Are you ready for outcomes-based regulation?
Juanita Moolman, Head: Legal and Business Assurance in the Hollard HAD business unit.
It was refreshing for some, and possibly scary for others, to hear that, in future, an outcomes-based approach will be included in regulating the financial sector, instead of a purely rules-based approach.
In 2011 National Treasury published a document titled: "A Safer Financial Sector to Serve South Africa Better". This document proposes a comprehensive overhaul of financial sector regulation, which includes the twin peaks model of regulation. In February 2013, the Financial Regulatory Reform Steering Committee published a paper titled: "Implementing a Twin Peaks Model of Financial Regulation in South Africa". This document states that in future, the regulatory and supervisory frameworks will adopt a blend of outcomes- and rulesbased regulation to achieve the desired regulatory outcomes.
Rules versus Outcomes
The current rules-based regulatory framework is well known and understood. The regulatory framework sets rules that must be adhered to by firms without much thought around the outcome that is being achieved. The rules in themselves aim to "force" a specific outcome. An example is the requirement in the Financial Advisory and Intermediary Services Act, 2002 ("FAIS") in terms whereof providers must include reference to the fact that a FAIS licence is held in all business documentation, advertisements and other promotional material. The reference to this licence is usually of little significance to customers and takes up space in marketing material or communication to customers that could be better used to provide more meaningful information. Non-compliance with these rules can result in harsh financial penalties and therefore compliance becomes a tick-box approach to avoid financial and reputational risk, often at the cost of meaningful interaction with customers.
Outcomes-based regulation represents a different approach. Outcomes-based regulation is a move away from reliance on detailed prescriptive rules, to high level, broadly stated outcomes that must be achieved. The Treating Customers Fairly approach followed by the Financial Services Board is an example of outcomes-based "regulation", where firms are required to demonstrate the delivery of those outcomes.
Benefits of Outcomes-based Regulation
It simplifies regulatory burdens and eliminates the one size fits all approach to regulation and therefore enables firms to operate under a tailored approach and to focus their compliance and other efforts on areas that hold more risk for customers.
It encourages innovation as firms develop their own solutions to achieve the outcomes in a way that adds value to the firm and its customers and avoids the unnecessary costs and effort of operating on the basis where rules, that are irrelevant in a given situation, must be complied with.
Where there are no irrelevant rules-based hurdles, it can potentially be a faster and simpler way to achieve the firm's outcomes or deliverables.
It results in increased flexibility for firms which enable these firms to be more flexible in the rapidly changing financial sector market. Firms have the flexibility to provide appropriate solutions to customers without absolute cut-offs in certain situations.

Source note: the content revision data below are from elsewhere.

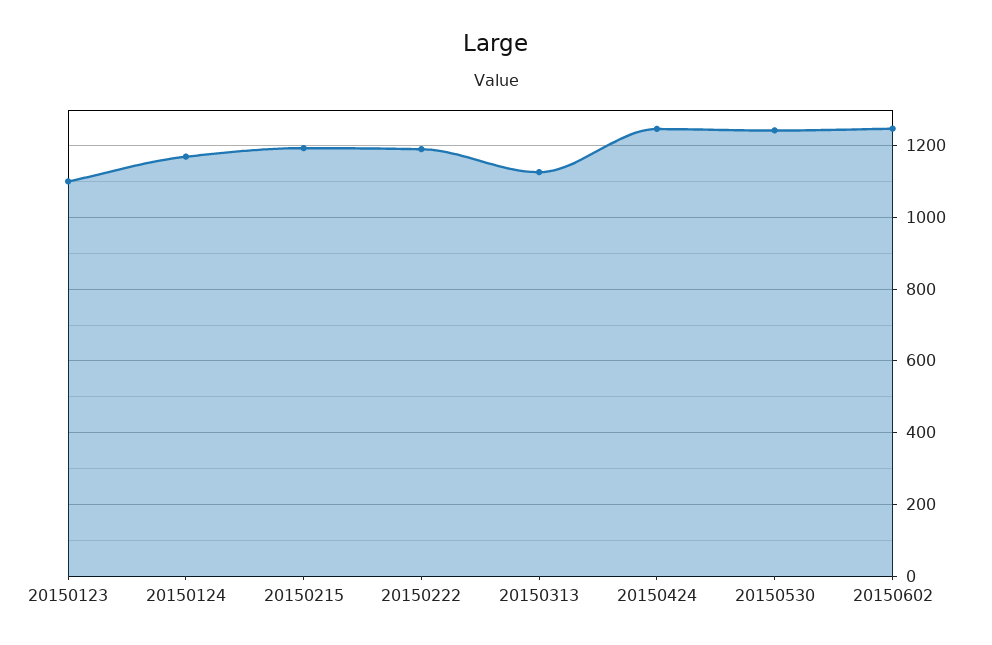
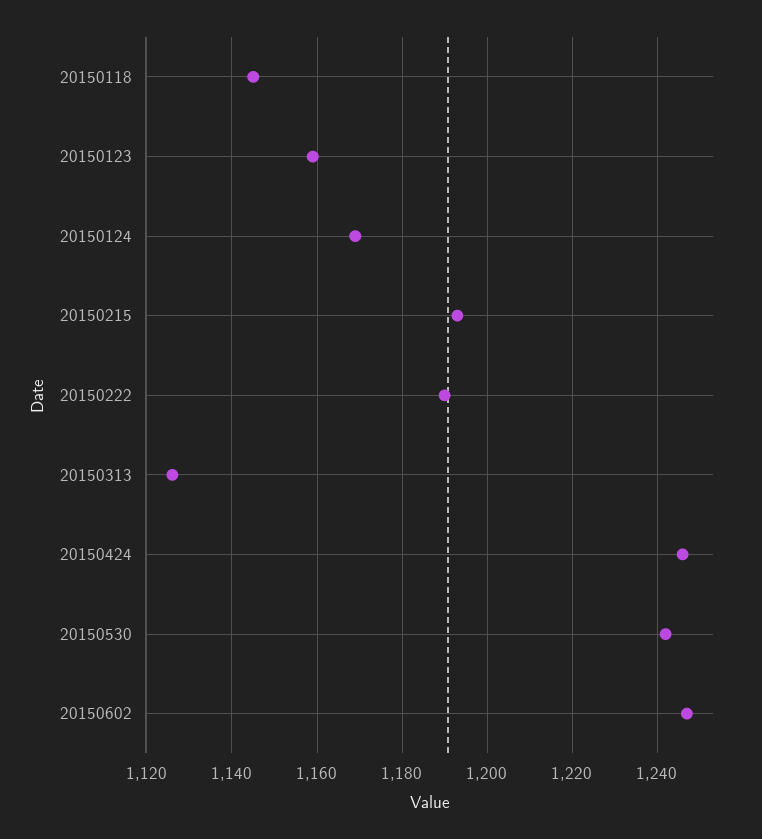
20150123: 1100 -> 1160
20150118: none -> 1145

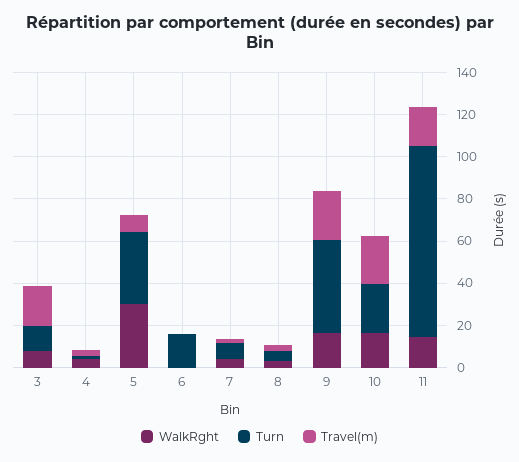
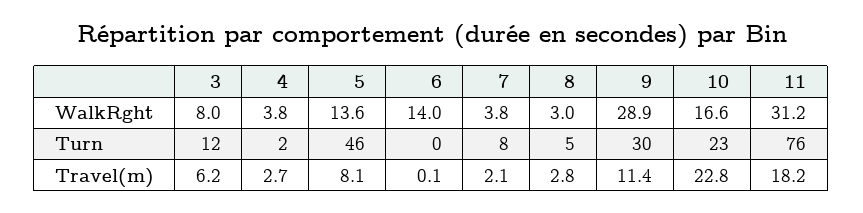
Travel(m), 3: 20 -> 6.2
WalkRght, 5: 30 -> 13.6
Turn, 5: 35 -> 46
WalkRght, 6: 0 -> 14
Turn, 6: 15 -> 0
WalkRght, 9: 15 -> 28.9
Turn, 9: 45 -> 30
Travel(m), 9: 25 -> 11.4
WalkRght, 11: 15 -> 31.2
Turn, 11: 90 -> 76

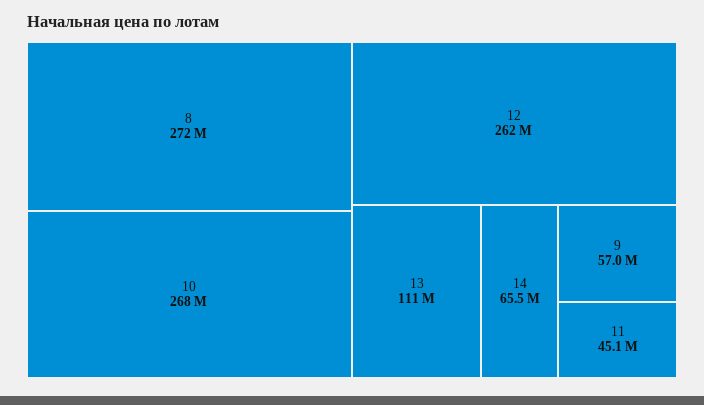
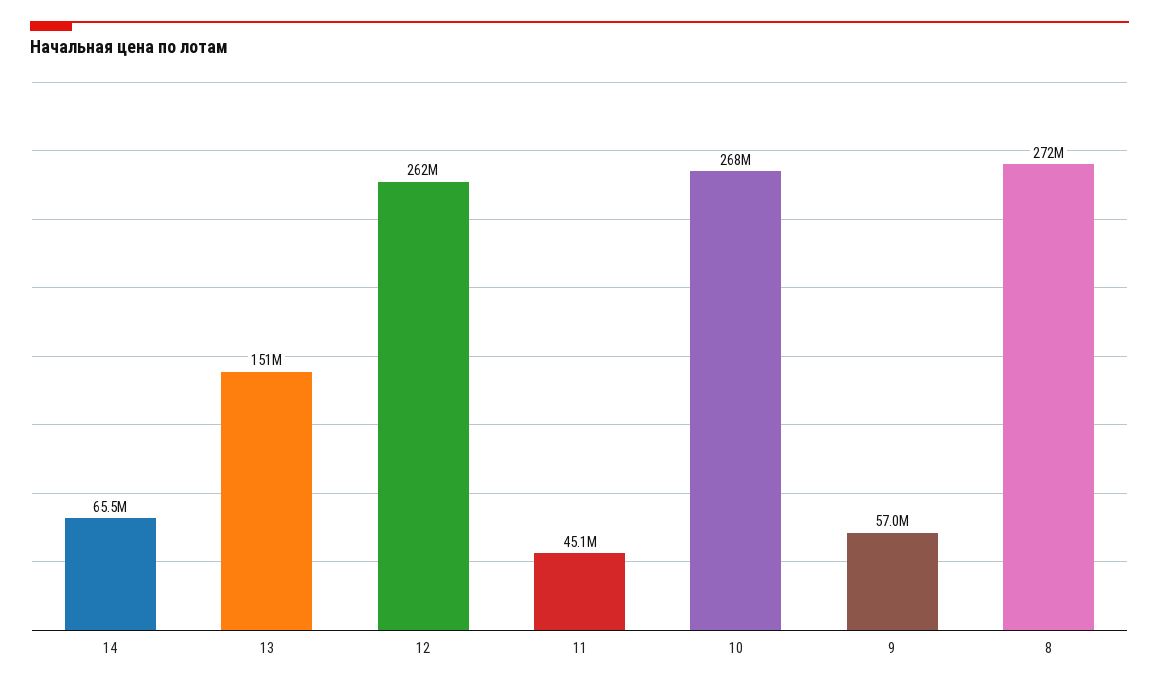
13: 111000000 -> 151000000

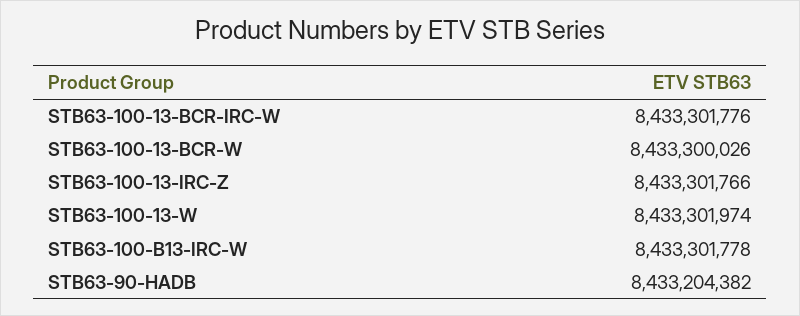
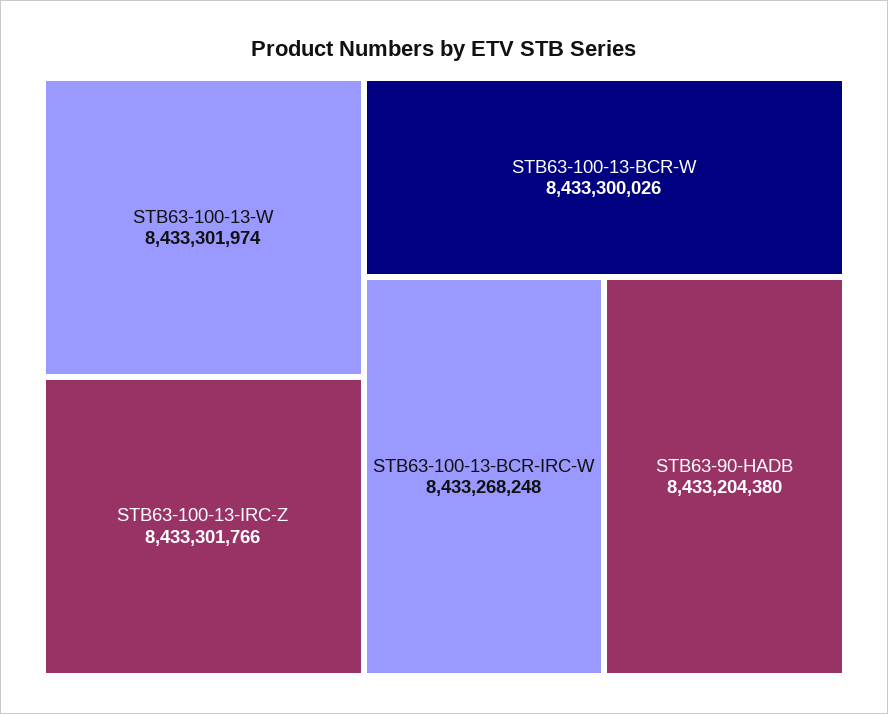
STB63-100-13-BCR-IRC-W: 8433301776 -> 8433268248
STB63-100-B13-IRC-W: 8433301778 -> none
STB63-90-HADB: 8433204382 -> 8433204380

It avoids the situation where firms that are regulated attempt to avoid or get round the strict wording of a rule and instead, have to work to the general outcomes. It "levels the playing field" between firms with different risk appetites for rules based regulatory risks.
Outcomes are generally better understood and appreciated by customers than meaningless disclosures such as licence disclosures, and in turn will result in greater customer confidence.
Risks and Challenges of Outcomes-based Regulation
The main risk is that, for outcomes-based regulation to be effective, it must contain specific, clearly articulated outcomes. This will enable firms to demonstrably achieve these outcomes. One of the outcomes that firms must achieve in terms of the draft Policyholder Protection Rules ("PPR") that were published for comment in December 2016 is that "policyholders are confident that they are dealing with an insurer where the fair treatment of policyholders is central to the insurer’s culture". It might be a challenge to prove that the outcome of policyholders being confident has been achieved. Another outcome that must be achieved under PPR is that "products are designed to meet the needs of identified customer groups and are targeted accordingly". With proper market analysis and record keeping firms will be able to demonstrate this outcome.
Rules bring certainty and some firms might be hesitant in the absence of rules they are accustomed to.
It is important for firms operating under outcomes-based regulation to develop and document comprehensive decision-making guidelines and guidelines around the internal processes that will be followed to achieve these outcomes, whilst keeping records to demonstrate the achievement of the outcomes. Firms will essentially write their own internal rules and become the regulators of these internal rules in an effort to be able to demonstrably achieve outcomes. This will be a more administratively burdensome process than simply ticking a list of requirements. Firms would need to establish parameters for assessing the achievement of outcomes and a monitoring network which demonstrates progress against those parameters.
Firms that do not know their clients and service providers well will struggle under an outcomes-based regime.
Accurate and reliable data will assist firms in defining the ‘right’ outcomes and to measure their performance against outcomes.
Once the initial challenges are overcome, outcomes-based regulation can result in fresh, creative and exciting offerings and interactions with customers that will really meet the needs of customers and firms.